Actually, many devices have only 8MB flash (some only 4MB almost
entirely used) and from this there is only few space left. So the blocks
used for storing can not be cycled as much as you suggest. And time
should not be saved 1/hour because nobody wants to wait an hour after a
reboot to let his connectivity recover. Such effects would likely cause
users to do any kind of panic-like rescue measures which usually hits
security first. So again, I don't think its a way to go.

> 
> If you have a large number of devices of the same hardware, 

Community networks don't !

> I'd
> suggest a "kill test" of one of them, by rewriting its flash. You can

I do not understand this. Could you explain in more detail?

> further use specific file-systems optimized for NAND/NOR flash.
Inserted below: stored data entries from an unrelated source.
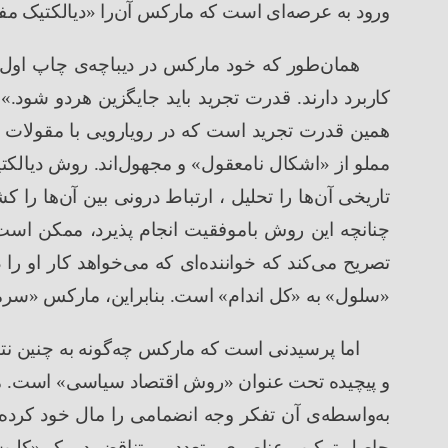
ورود به عرصه
ای است که مارکس آن
را
«
دیالکتیک م
همان
طور که خود مارکس در دیباچه
ی چاپ اول
کاربرد دارند. قدرت تجرید باید جایگزین هردو شود.
»
همین قدرت تجرید است که در رویارویی با مقولات ت
مملو از
«
اشکال نامعقول
»
و مجهول
اند. روش دیالک
تاریخی آن
ها را تحلیل ، ارتباط درونی بین آن
ها را 
چنانچه این روش باموفقیت انجام پذیرد، ممکن است
تصریح می
کند که خواننده
ای که می
خواهد کار او را د
«
سلول
»
به
«
کل اندام
»
است. بنابراین، مارکس
«
سرما
اما پرسیدنی است که مارکس چه
گونه به چنین نت
و پیچیده تحت عنوان
«
روش اقتصاد سیاسی
»
است. م
به
واسطه
ی آن تفکر وجه انضمامی را مال خود کرده 
حاصل ترکیب عناصری متعدد و متناقض در یک
«
کلیت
I think openwrt already does a lot to optimize this. Still it would not
solve but only mitigate the problem.



On 12.05.2018 00:07, Axel Neumann wrote:
> As a remark, BMX7 is doing it the following way:
> Instead of using timestamps to protect against replay attacks the
> approach is to use just an always increasing integer (sqn), for each new
> signature (from the WG white paper I understand that that should be
> possible). Sqn Jumps, as long as they are just increasing the sqn, are
fine.
> Now, to save the sqn over reboot it is read from filesystem as
> current_sqn during boot and immediately saved as
> save_sqn=current_sqn+100000 and then only be re-saved (again as new
> current_sqn+100000) when the last used current_sqn equals the last saved
> save_sqn. This way, jumps of at most 100000 occur only in case of node
> reboots. But as such jumps are harmless anyway its ok. And with a
> 48-bit-timestamp field it would still survive 28^9 reboots till the
> timestamp reaches end-of-life. Of course the 100000 is debatable as I do
> not know how much DH-based connection attempts may happen over a day or
> week. But given that no more than one sqn save occurs in average per day
> the flash lifetime could already be increased significantly.